#### ACTIVITY
Find how many lines below hold "middle", then state that number by itself.

#### GIVEN RECORDS

☆ ☆ ☆

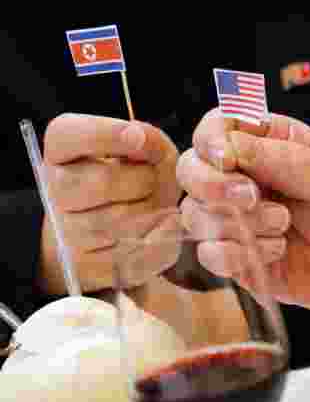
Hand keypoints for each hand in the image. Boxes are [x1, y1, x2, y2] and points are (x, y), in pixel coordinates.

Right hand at [40, 114, 179, 293]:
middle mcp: (54, 191)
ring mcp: (66, 233)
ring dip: (154, 211)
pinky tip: (162, 227)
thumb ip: (151, 140)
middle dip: (144, 179)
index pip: (68, 135)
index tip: (138, 138)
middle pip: (103, 182)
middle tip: (153, 182)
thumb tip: (146, 142)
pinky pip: (138, 253)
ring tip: (154, 205)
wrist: (114, 229)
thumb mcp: (144, 151)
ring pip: (123, 221)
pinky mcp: (89, 267)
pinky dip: (163, 239)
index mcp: (61, 151)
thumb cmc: (133, 179)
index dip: (108, 134)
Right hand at [177, 110, 309, 339]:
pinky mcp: (238, 257)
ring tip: (284, 226)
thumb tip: (227, 145)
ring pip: (195, 213)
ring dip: (238, 222)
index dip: (211, 139)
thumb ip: (281, 158)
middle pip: (191, 168)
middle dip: (212, 183)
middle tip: (251, 198)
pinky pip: (210, 254)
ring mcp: (237, 218)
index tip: (226, 157)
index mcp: (269, 142)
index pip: (217, 126)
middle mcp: (245, 176)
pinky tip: (278, 251)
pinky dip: (240, 254)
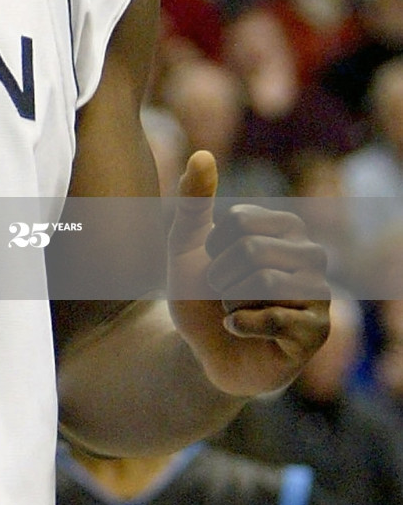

☆ ☆ ☆

#### SOLUTION TO THIS EXERCISE
8